DENPASAR-Pernyataan gubernur Bali Wayan Koster menyetop atau tidak lagi menyosialisasikan program KB (Keluarga Berencana) dengan dua anak cukup di Bali menuai banyak respon.
Bukan hanya menyetop, Koster juga meminta dan berharap agar masyarakat Bali memiliki empat anak.
Alasan Koster, harapan itu agar kultur masyarakat Bali supaya tidak hilang.
“Jadi nama Nyoman (anak ketiga) dan Ketut (anak keempat) supaya tidak hilang. Kenapa ? karena itu merupakan kultur Bali. Coba lihat nggak ada di KTP awalan Nyoman dan Ketut. Sedikit. Dosa sama leluhur. Leluhur memberikan kita begini kok mau mau vasektomi aduh bodonya. Jangan mau,” tegas Koster.
Bahkan tak hanya itu, menurutnya dengan program KB dua anak cukup, penduduk sedikit rugi. Karena penganggaran pusat semuanya berdasarkan jumlah penduduk.
Seperti Dana Alokasi Umum, dan bantuan operasional skeolah (BOS) berpatokan dengan jumlah siswa.
“ Jangan ribut-ribut dua anak cukup. Zaman dulu di desa di Badung dengan nanam bunga cempaka anaknya enam jadi dokter semua,” contohnya.
“ Empat, empat kalau bisa. Kalau umur lewat nggak bisa nikah sudah tua seperti saya.
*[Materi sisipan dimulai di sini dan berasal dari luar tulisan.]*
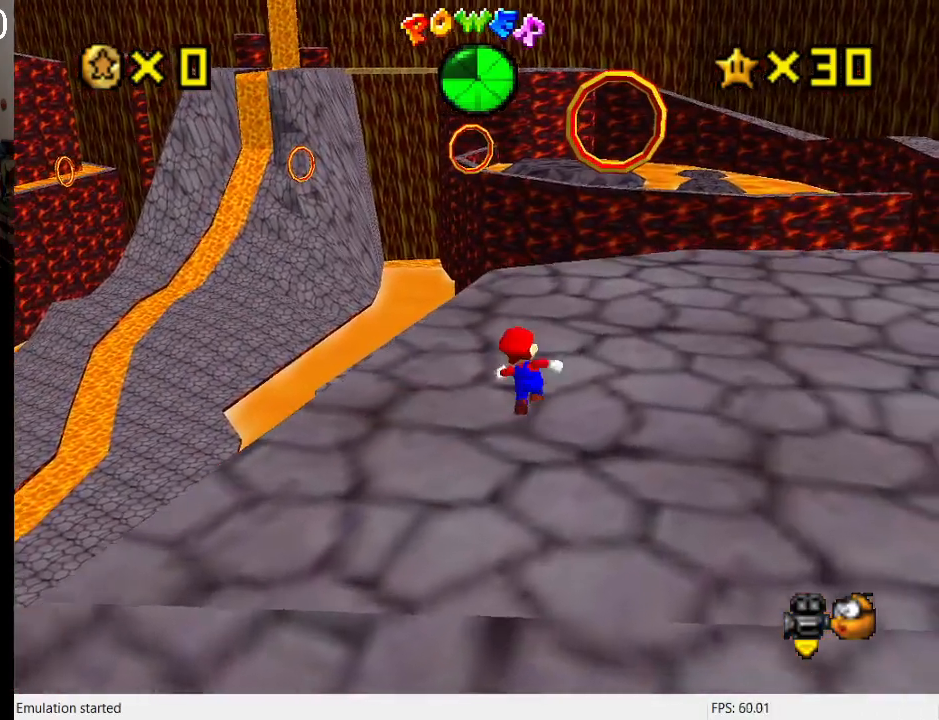
{"buttons": [], "left_stick": "up", "right_stick": "center", "events": [[267, "CROSS", "down"], [433, "CROSS", "up"]]}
Sing nyidang ngalih papat (tidak bisa cari empat) yang penting jangan diwajibkan dua yen nyidang papat yen nyidang lima lima atau enam (kalau bisa empat ya empat, kalau bisa lima ya lima atau enam,” sambungnya.
Pihaknya mengaku berani keras menolak program pusat ini karena dengan alasan tidak ingin menghilangkan budaya.
Dan juga agar tak terjadi definisit penduduk dikemudian hari.
Hal itu Ia akui secara terbuka dan berani menentang kebijakan tersebut yang ada dari zaman Soeharto itu.
Sehingga, Ia meminta Badan Kependudukan dan Keluarga Berencana Nasional (BKKBN) atau guru agar tidak lagi memberikan sosialisasi dua anak cukup.